Records to process below:

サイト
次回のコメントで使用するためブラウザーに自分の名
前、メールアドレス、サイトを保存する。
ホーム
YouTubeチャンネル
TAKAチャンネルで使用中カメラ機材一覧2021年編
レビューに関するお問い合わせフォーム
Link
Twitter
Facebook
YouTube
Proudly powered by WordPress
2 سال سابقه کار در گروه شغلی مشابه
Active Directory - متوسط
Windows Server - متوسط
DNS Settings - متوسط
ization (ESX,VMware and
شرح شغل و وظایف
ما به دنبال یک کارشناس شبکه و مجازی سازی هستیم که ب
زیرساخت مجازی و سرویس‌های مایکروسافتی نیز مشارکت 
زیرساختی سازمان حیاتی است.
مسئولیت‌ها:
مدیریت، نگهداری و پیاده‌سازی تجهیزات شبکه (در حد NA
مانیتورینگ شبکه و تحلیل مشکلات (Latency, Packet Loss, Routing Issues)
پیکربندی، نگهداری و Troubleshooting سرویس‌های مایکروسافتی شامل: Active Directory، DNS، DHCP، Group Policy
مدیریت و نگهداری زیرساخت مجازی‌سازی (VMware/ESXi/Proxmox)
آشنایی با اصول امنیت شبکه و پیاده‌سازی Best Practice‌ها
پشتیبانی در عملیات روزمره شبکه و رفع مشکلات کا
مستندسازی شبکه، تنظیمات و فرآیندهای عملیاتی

End of Records to process.

Extract every line above that contains the word "متوسط".

# Written solution:
Active Directory - متوسط
Windows Server - متوسط
DNS Settings - متوسط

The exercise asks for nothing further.